WORK TASK — Each record must be reproduced exactly as it is shown.

Items from a data source
Start of Block

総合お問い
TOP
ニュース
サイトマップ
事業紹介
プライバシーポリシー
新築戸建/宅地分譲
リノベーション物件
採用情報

End of Block

WRITTEN SOLUTION —
総合お問い
TOP
ニュース
サイトマップ
事業紹介
プライバシーポリシー
新築戸建/宅地分譲
リノベーション物件
採用情報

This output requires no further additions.